### Provided information

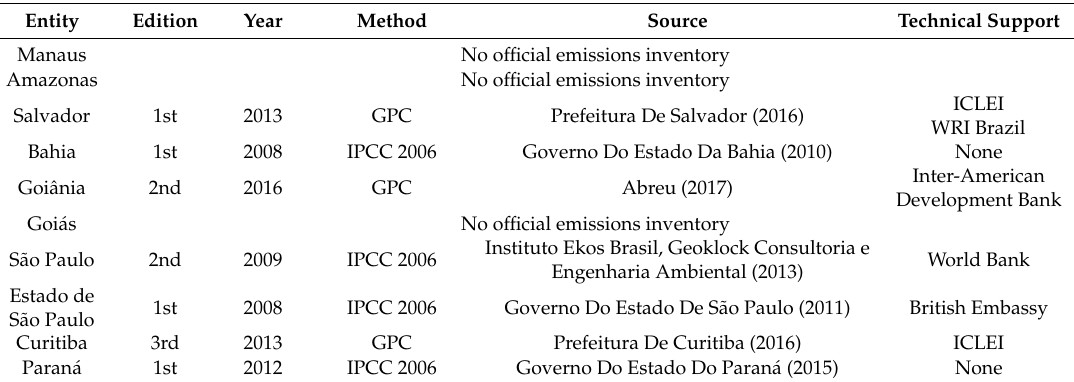
Table 5. State- and city-level GHG inventories *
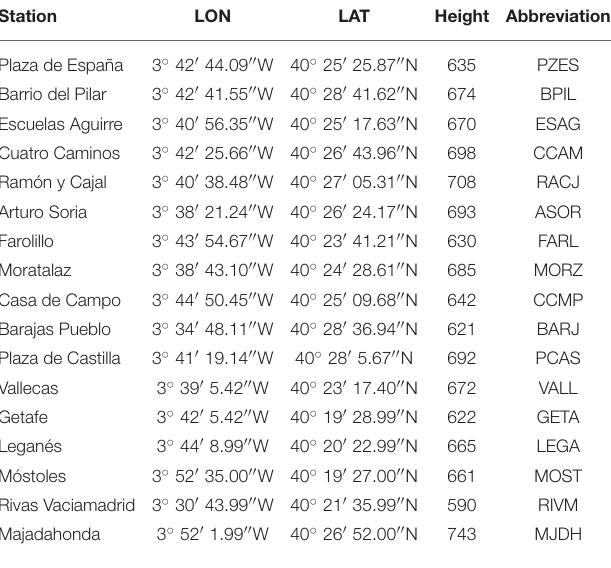
TABLE 3 | Location and description of air quality monitoring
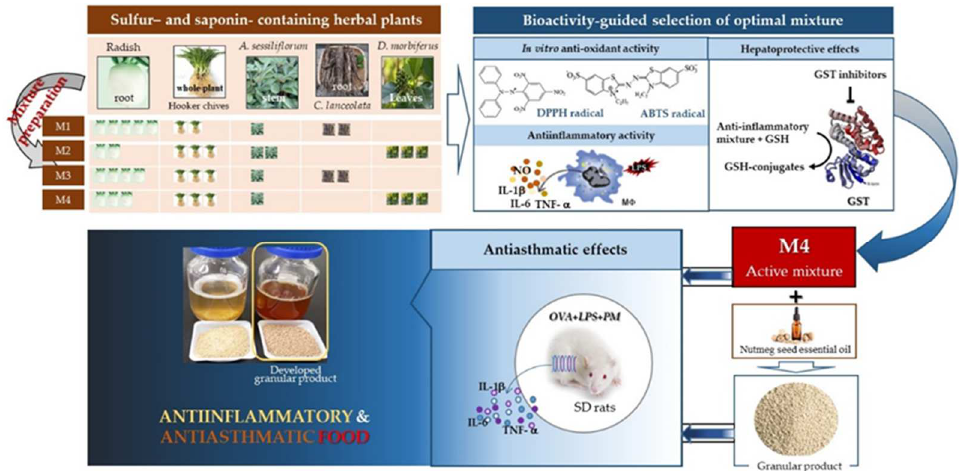
Figure 7. Schematic representation of anti-inflammatory food prepared with mixture of herbal plants and its use in treating asthma.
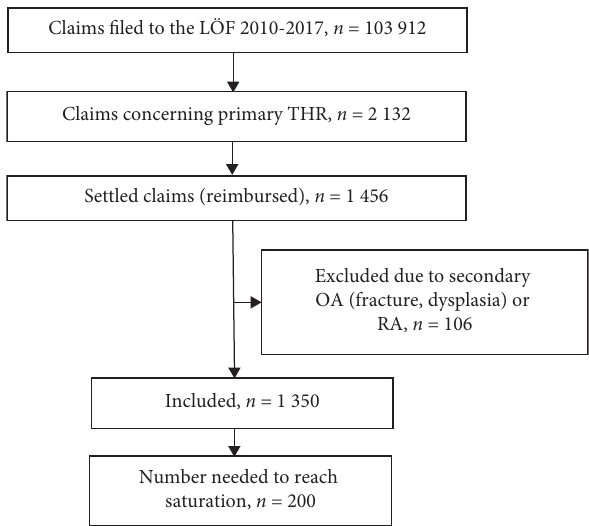
Figure 1: Selection of the study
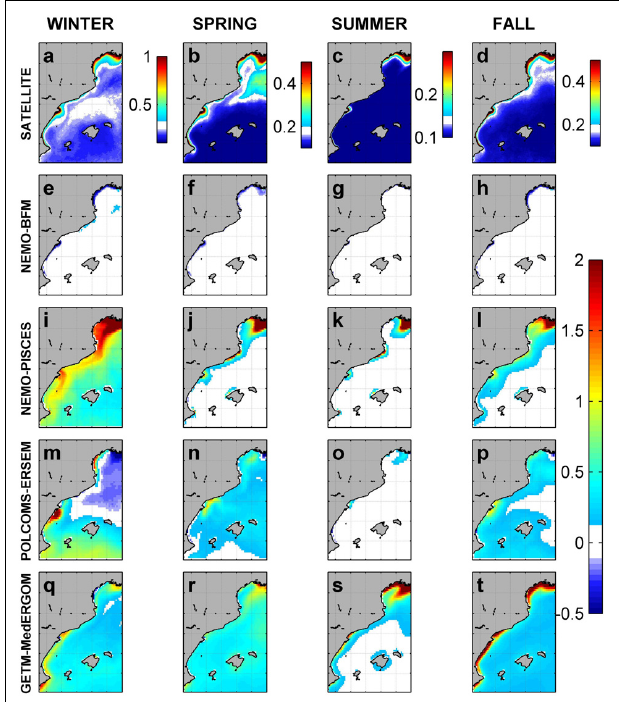
FIGURE 7 | Average seasonal pattern of surface chlorophyll- a a derived from satellite and difference with the four models (mg m - 3 ). Satellite (a–d) , NEMO-BFM (e–h) , NEMO-PISCES (i–l) , POLCOMS-ERSEM (m–p) , and GETM-MedERGOM (q–t) .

######

- Your instructions
Only the pictures stay out; everything else in the listing above must be repeated exactly.

- Answer box
Table 5. State- and city-level GHG inventories *
TABLE 3 | Location and description of air quality monitoring
Figure 7. Schematic representation of anti-inflammatory food prepared with mixture of herbal plants and its use in treating asthma.
Figure 1: Selection of the study
FIGURE 7 | Average seasonal pattern of surface chlorophyll- a a derived from satellite and difference with the four models (mg m - 3 ). Satellite (a–d) , NEMO-BFM (e–h) , NEMO-PISCES (i–l) , POLCOMS-ERSEM (m–p) , and GETM-MedERGOM (q–t) .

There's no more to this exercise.